Moving forward, the company wants to license its technology to other project developers. “That really is our business model, taking it forward.” Leong said. “It’s certainly not Chemtex’s model to be an owner and operator.”

In all, USDA announced $9.6 million to create two new BCAP project areas in North Carolina and New York, as well as expanding an already established BCAP project area in Arkansas. In New York the funding will be used for growing a fast-growing shrub willow for electric generation. In Arkansas it will increase enrollment in a program to grow miscanthus for fuel pellets used for in-farm heating, export and biobased packaging.

BCAP is intended to expand the non-food, energy crops grown in the U.S. for a stronger energy future, Tom Vilsack, secretary of agriculture said in a USDA press release. “Because most energy crops are perennial and take time to mature before harvest, BCAP is designed so that sufficient quantities of feedstock will be available to meet future demand,” he said. “Most importantly: these crops can grow where other crops cannot, providing farmers with new opportunities to diversify into more markets.”

(Entries drawn from a collection)
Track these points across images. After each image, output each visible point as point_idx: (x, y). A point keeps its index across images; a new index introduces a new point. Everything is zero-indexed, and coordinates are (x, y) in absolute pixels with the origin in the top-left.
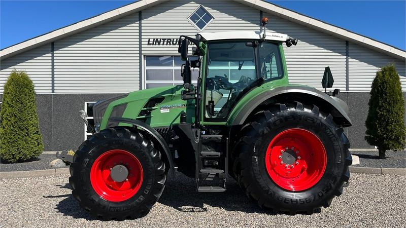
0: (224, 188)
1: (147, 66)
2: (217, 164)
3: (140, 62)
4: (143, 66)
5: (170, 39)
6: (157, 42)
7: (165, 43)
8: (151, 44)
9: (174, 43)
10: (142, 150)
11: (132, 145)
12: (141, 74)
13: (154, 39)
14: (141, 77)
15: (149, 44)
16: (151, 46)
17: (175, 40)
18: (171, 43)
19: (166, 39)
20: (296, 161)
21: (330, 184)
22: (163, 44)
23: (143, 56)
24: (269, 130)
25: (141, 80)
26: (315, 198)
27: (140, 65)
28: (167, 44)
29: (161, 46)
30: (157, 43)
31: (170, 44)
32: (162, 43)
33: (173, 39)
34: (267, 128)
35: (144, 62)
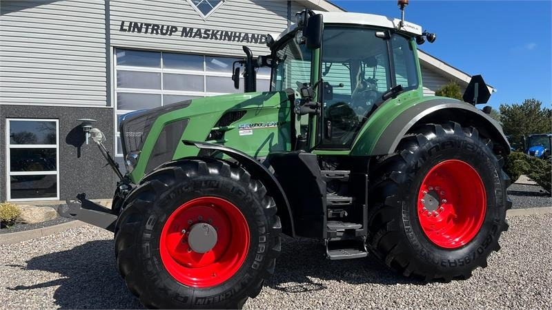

Problem requirements → Transcribe the stretch of the passage on USDA energy-crop funding from "In all, USDA" through "and biobased packaging.". The records have nothing to do with what is asked here.

Task result →
In all, USDA announced $9.6 million to create two new BCAP project areas in North Carolina and New York, as well as expanding an already established BCAP project area in Arkansas. In New York the funding will be used for growing a fast-growing shrub willow for electric generation. In Arkansas it will increase enrollment in a program to grow miscanthus for fuel pellets used for in-farm heating, export and biobased packaging.